All the same, there's little excuse. They should have been able to see through the illusion of wealth creation offered by Mr Tchenguiz. In very similar circumstances, J Sainsbury successfully argued against what Mr Tchenguiz was proposing. Why did M&B fall for his plans quite so whole heartedly?

Pubs and restaurants are only valuable as properties because of the profits they manage to generate. Otherwise, they are merely pieces of land. To attempt to separate one from the other and somehow pretend that you have created two companies where previously there was just one is therefore an entirely cosmetic exercise of no underlying commercial value.

Where once upon a time, the pub operator was its own landlord, there is instead a publican paying rent to someone else. Profits are correspondingly reduced.

Having gone the Tchenguiz route, the board then compounded its error by failing to ditch the hedges when the deal first collapsed last summer. Egged on by Mr Tchenguiz, they instead hung on to their positions in the hope that the credit crisis would ease and the "propco" idea could be revived. Losses that originally stood at £60m became magnified through the hedges first to £120m, then £180m and finally yesterday's jaw-dropping £274m as markets behaved in the opposite way to which they were supposed to, with interest rate expectations falling even as inflationary expectations were rising.

What a mess. The finance director has been thrown to the wolves and all bonuses have been cancelled, but the chief executive and the chairman remain, apparently because they are so good at their day job of running pubs that they cannot be dispensed with. What a shame they didn't stick to what they knew best. As with corporate diversification, meddling in financial instruments you don't understand is always bound to end badly. Maybe private equity could make a better job of it, but then again, the debt markets are closed and financial engineering is, for now at least, mercifully out of fashion.

Sky-high price for Virgin Media block

Just which investors did ITV have in mind when it warmly welcomed, on shareholders' behalf, the Government's decision yesterday to force BSkyB to sell down its expensively acquired 17.9 per cent stake? Looking at the misery of the ITV share price, it's hard to see what there is to celebrate and quite impossible to understand how it could be described as in shareholders' "best interests". All traditional, European media stocks are down in the dumps, but ITV is doubly so as a result of the overhang created by the Government's decision on Sky.

Michael Grade appeared to indicate he was agnostic about BSkyB when he became chief executive of ITV a year ago. Then he changed his mind, and said that Sky's ability to block special resolutions in its own commercial interests was potentially anti-competitive. He is perfectly right about this, but I'm not sure shareholders were ever going to thank him for trumpeting it from the roof tops. In any case, the Competition Commission used Mr Grade's line of argument as the primary reason for finding against Sky.

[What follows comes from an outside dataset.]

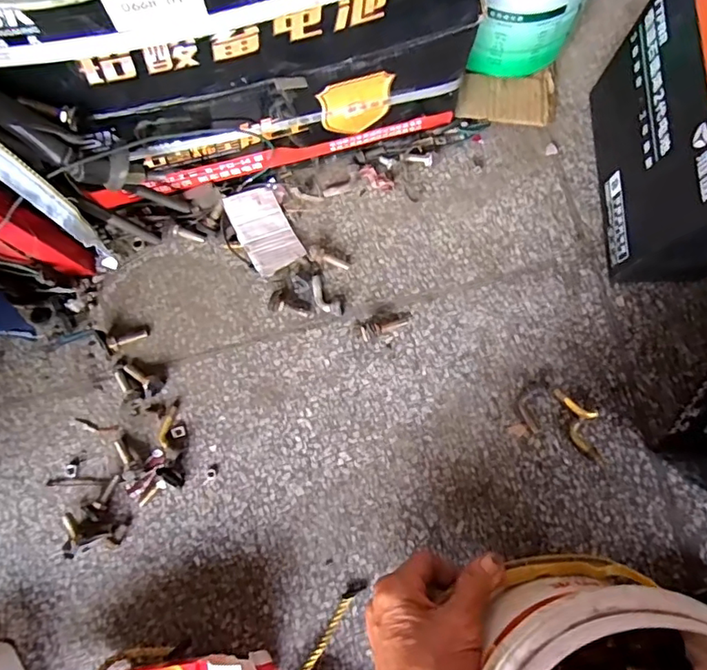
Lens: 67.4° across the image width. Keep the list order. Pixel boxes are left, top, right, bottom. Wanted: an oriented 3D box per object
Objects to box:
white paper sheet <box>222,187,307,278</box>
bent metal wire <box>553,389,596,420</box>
[{"bbox_3d":[-0.075,-0.090,0.454,0.046,0.005,0.080,-22,74,-21],"label":"white paper sheet"},{"bbox_3d":[0.178,0.058,0.426,0.039,0.011,0.011,35,81,8],"label":"bent metal wire"}]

I hold no candle for Rupert Murdoch. He's got quite enough media interests of his own to do that for him. Yet it doesn't seem to me this is a particularly good decision. A perfectly acceptable remedy given the nature of the complaint was offered by Sky, which was to make the shares non-voting, but still it was not good enough for the Commission.

This left John Hutton, Secretary of State for Business and Enterprise, in an extremely awkward position. By going with the Commission, he risks the wrath of Britain's most powerful media magnate, who now stands to lose a bundle on his share-buying spree. Yet if he had gone against the Commission's independent findings, he would have been accused of corruptly kow-towing to Rupert Murdoch by the rest of the British press. He was damned if he did, and damned if he didn't.

Sky's primary purpose in buying the shareholding was to stop Virgin Media from doing the same and thereby potentially becoming a more formidable competitor to BSkyB. That threat to Sky has now gone, probably for good. Yet it was never clear Virgin could have pulled off such a merger, and even more doubtful it could have made it work. In any case, the £343m loss Sky faces on the stake is quite a price to pay for something that probably wouldn't have happened anyway.